Requirement - In duplicating the lines below, keep every word unchanged and drop the pictures.

(Data records)
•••

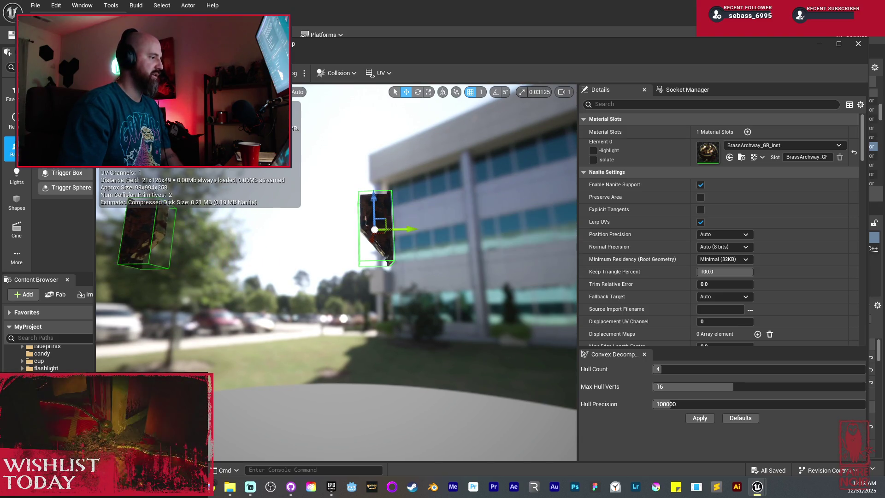
pyautogui.press('alt+F4')
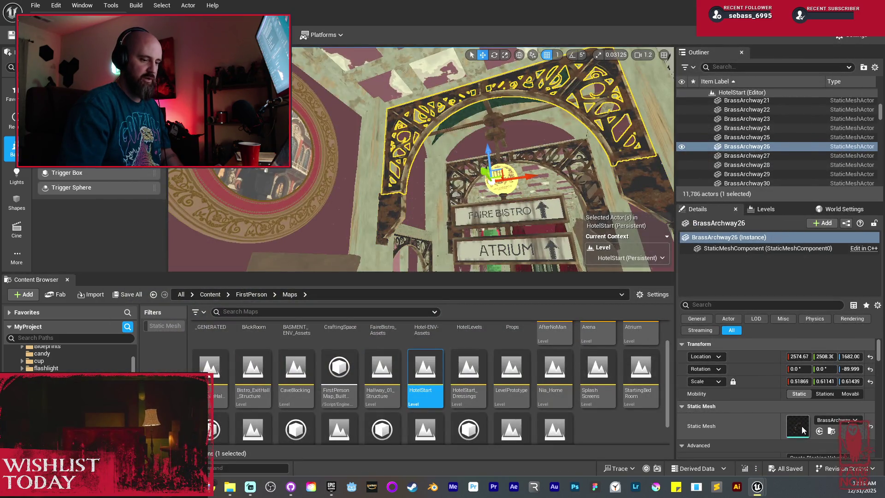
pyautogui.press('ctrl+e')
# - Replace the archway's box collision with four convex hulls, save the mesh and close its editor
pyautogui.moveTo(418, 231); pyautogui.dragTo(362, 213)
pyautogui.click(336, 73)
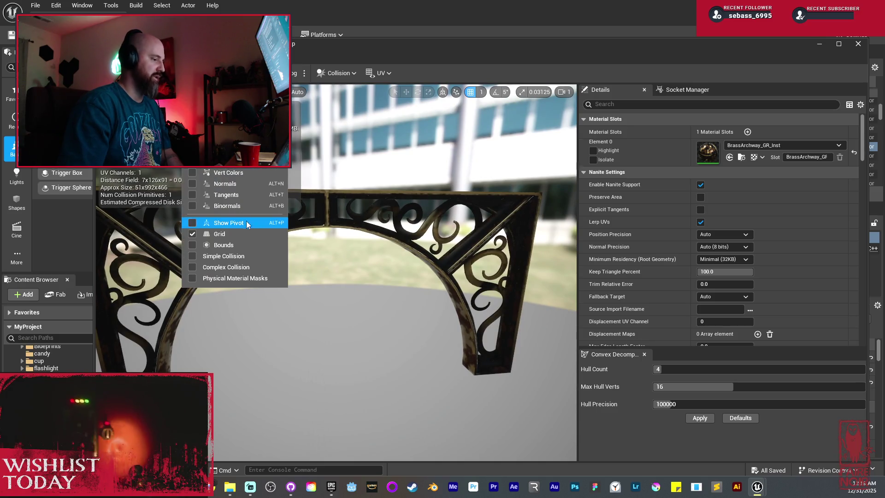
pyautogui.click(245, 247)
pyautogui.click(379, 311)
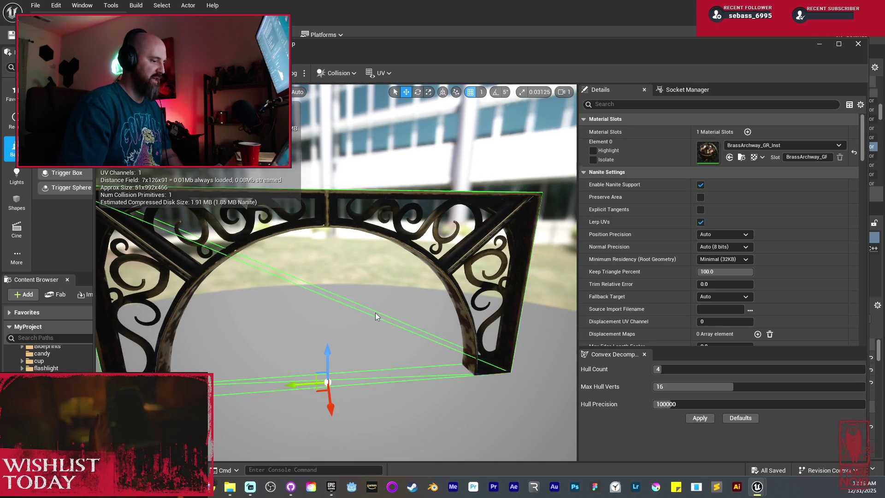
pyautogui.click(697, 422)
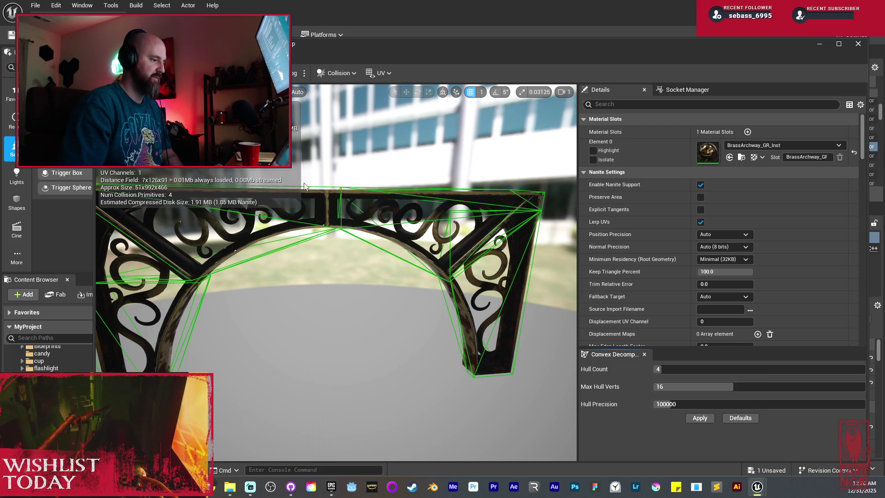
pyautogui.press('ctrl+s')
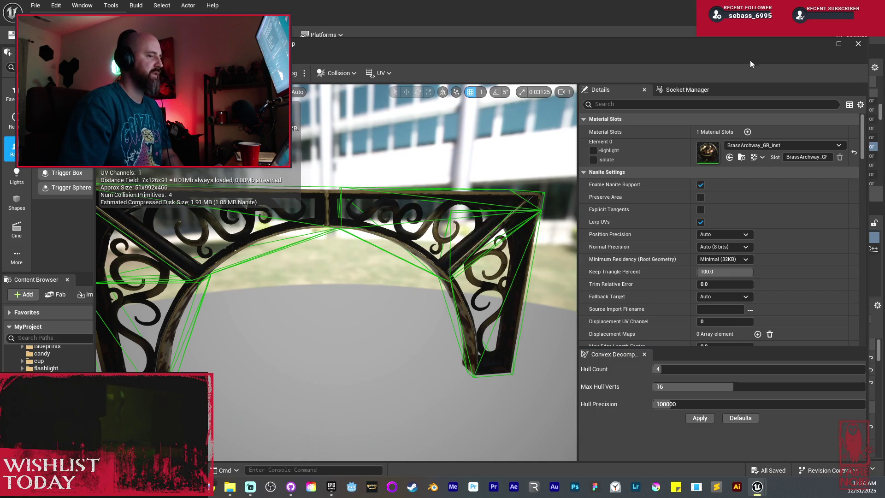
pyautogui.click(859, 43)
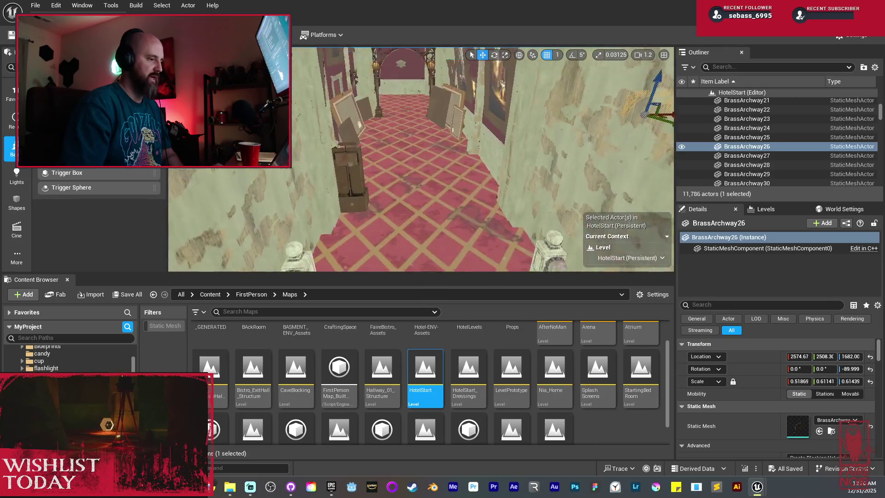
# - Select the hallway floor piece Boolean114 and start Play in the editor with Alt+P
pyautogui.rightClick(440, 184)
pyautogui.click(490, 457)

•••

Result -
pyautogui.press('alt+F4')
pyautogui.press('ctrl+e')
# - Replace the archway's box collision with four convex hulls, save the mesh and close its editor
pyautogui.moveTo(418, 231); pyautogui.dragTo(362, 213)
pyautogui.click(336, 73)
pyautogui.click(245, 247)
pyautogui.click(379, 311)
pyautogui.click(697, 422)
pyautogui.press('ctrl+s')
pyautogui.click(859, 43)
# - Select the hallway floor piece Boolean114 and start Play in the editor with Alt+P
pyautogui.rightClick(440, 184)
pyautogui.click(490, 457)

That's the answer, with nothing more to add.